Laurent Vassallo — Pelo que vi hoje na Unifor, aqui em Fortaleza, vocês estão no coração do desenvolvimento sustentável por meio da cultura. Isso não é algo novo: já nos anos 1980 a Carta de Atenas, ligada à Unesco, ajudou a consolidar a cultura e o patrimônio como elementos fundamentais da humanidade, algo que precisa ser protegido. Depois, nos anos 2000, a Declaração de Hangzhou passou a conectar cultura e meio ambiente, reconhecendo a cultura como o quarto pilar do desenvolvimento sustentável, ao lado do econômico, do social e do ambiental.
Aqui no campus, percebi a cultura presente nas obras, no projeto de museu e na coleção de quadros, especialmente de artistas brasileiros, o que revela a história e a especificidade do povo do Brasil. A cultura contribui para o desenvolvimento sustentável porque faz parte da diversidade humana, sustenta a dignidade das pessoas e expressa aquilo que nos torna singulares entre as espécies.

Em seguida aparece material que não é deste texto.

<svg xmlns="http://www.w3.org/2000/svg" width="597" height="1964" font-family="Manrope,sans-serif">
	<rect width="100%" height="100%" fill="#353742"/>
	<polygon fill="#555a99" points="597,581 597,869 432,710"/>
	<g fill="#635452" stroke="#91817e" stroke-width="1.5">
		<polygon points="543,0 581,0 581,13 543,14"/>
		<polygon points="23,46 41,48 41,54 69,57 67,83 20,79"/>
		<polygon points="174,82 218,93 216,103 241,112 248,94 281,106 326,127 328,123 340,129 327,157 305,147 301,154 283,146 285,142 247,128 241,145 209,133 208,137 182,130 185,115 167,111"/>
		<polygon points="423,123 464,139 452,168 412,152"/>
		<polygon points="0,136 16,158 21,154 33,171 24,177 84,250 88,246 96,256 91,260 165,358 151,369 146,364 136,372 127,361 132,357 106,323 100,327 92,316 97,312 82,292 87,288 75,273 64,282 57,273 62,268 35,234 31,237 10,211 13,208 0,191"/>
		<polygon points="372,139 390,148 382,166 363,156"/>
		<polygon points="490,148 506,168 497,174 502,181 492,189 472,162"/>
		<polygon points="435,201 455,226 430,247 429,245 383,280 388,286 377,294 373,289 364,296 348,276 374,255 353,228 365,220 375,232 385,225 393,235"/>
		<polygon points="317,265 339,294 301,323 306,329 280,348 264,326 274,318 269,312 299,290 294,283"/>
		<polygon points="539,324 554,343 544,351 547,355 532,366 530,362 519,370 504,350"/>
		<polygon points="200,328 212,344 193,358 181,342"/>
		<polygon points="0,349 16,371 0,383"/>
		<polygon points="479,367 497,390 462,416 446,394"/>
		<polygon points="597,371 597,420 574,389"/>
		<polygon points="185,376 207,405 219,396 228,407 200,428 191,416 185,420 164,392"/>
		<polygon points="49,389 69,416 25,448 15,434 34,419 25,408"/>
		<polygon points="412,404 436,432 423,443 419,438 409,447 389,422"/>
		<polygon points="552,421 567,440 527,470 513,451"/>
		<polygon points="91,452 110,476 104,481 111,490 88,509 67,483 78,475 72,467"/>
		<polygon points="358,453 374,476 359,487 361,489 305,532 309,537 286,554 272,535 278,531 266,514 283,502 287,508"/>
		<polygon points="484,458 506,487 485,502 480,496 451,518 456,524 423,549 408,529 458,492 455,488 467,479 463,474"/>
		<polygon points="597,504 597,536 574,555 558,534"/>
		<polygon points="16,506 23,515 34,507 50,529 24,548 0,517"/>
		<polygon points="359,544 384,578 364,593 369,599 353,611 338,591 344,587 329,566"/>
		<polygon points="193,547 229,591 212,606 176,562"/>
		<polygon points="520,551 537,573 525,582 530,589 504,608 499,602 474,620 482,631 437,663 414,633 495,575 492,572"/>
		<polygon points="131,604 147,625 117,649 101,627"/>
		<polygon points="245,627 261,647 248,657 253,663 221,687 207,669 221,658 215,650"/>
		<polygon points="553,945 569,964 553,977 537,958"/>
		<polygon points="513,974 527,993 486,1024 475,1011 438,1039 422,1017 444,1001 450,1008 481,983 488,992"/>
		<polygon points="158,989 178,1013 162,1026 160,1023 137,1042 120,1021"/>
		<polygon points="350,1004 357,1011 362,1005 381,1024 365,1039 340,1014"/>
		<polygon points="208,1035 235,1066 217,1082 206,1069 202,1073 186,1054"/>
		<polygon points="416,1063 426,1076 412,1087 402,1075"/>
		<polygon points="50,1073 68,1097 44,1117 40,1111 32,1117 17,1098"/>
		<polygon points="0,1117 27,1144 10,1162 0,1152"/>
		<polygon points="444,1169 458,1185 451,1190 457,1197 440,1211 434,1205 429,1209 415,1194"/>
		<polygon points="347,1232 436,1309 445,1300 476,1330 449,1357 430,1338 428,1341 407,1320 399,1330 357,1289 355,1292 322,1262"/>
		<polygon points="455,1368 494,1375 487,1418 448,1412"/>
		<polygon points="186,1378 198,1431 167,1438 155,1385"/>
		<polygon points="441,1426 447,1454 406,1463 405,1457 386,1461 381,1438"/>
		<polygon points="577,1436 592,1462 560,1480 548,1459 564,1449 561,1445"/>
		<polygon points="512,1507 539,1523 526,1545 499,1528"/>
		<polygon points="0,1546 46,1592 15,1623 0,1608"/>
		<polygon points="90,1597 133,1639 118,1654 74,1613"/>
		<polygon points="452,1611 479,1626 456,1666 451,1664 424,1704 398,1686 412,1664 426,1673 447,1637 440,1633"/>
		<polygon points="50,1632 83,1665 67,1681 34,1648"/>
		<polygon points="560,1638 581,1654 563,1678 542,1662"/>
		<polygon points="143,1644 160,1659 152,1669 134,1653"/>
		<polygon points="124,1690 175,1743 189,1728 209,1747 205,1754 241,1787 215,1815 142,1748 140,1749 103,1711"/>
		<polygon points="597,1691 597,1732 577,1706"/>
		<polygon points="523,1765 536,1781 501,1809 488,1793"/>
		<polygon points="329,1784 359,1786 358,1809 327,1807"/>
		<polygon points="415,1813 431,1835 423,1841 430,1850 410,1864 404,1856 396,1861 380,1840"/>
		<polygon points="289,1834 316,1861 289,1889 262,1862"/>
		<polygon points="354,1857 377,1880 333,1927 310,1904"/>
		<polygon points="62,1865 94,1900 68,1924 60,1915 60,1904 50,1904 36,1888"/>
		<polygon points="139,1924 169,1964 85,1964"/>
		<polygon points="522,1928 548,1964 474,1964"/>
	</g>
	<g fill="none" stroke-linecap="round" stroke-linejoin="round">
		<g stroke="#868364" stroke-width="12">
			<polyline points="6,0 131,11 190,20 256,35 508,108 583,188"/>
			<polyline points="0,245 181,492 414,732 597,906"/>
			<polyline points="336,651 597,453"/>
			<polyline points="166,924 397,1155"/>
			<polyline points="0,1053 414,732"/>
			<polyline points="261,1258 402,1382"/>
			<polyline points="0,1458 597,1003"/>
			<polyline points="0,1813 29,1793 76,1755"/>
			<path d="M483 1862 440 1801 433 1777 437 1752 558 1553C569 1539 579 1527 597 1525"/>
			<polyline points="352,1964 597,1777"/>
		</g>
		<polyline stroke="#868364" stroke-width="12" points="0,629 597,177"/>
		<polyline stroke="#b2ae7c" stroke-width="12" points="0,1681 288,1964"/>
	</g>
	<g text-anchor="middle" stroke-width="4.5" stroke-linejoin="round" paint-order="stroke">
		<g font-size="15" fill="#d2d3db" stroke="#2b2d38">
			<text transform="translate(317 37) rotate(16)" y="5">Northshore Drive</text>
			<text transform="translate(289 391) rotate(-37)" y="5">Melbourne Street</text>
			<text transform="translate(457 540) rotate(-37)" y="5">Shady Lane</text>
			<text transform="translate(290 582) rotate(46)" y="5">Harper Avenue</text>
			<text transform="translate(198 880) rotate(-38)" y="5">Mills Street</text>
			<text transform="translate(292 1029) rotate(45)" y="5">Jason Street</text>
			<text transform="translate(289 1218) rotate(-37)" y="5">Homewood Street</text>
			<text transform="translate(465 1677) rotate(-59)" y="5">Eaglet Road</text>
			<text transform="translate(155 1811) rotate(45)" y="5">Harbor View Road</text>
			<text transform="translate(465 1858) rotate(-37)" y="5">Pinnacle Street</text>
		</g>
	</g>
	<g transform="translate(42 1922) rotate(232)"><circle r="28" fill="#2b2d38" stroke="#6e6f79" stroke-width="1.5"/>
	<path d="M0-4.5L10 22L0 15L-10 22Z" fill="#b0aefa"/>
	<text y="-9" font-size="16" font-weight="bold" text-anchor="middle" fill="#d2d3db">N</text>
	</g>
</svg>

É importante que o produtivismo e o consumo exagerado não destruam essas identidades. Cultura não é celular ou rede social; é memória, patrimônio, arte e pertencimento — e, justamente por isso, é essencial para um futuro sustentável.
Esta notícia está alinhada aos Objetivos de Desenvolvimento Sustentável (ODS) da Agenda 2030 da ONU, contribuindo para o alcance dos ODSs 11 – Cidades e Comunidades Sustentáveis, 12 – Consumo e Produção Responsáveis, 13 – Ação Contra a Mudança Global do Clima, 14 – Vida na Água e 15 – Vida Terrestre.
Assim, a Universidade de Fortaleza reforça seu compromisso com práticas e iniciativas que promovem a sustentabilidade urbana, o uso responsável de recursos, a proteção do clima e a preservação dos ecossistemas marinhos e terrestres, ampliando o impacto positivo da sua atuação acadêmica e social.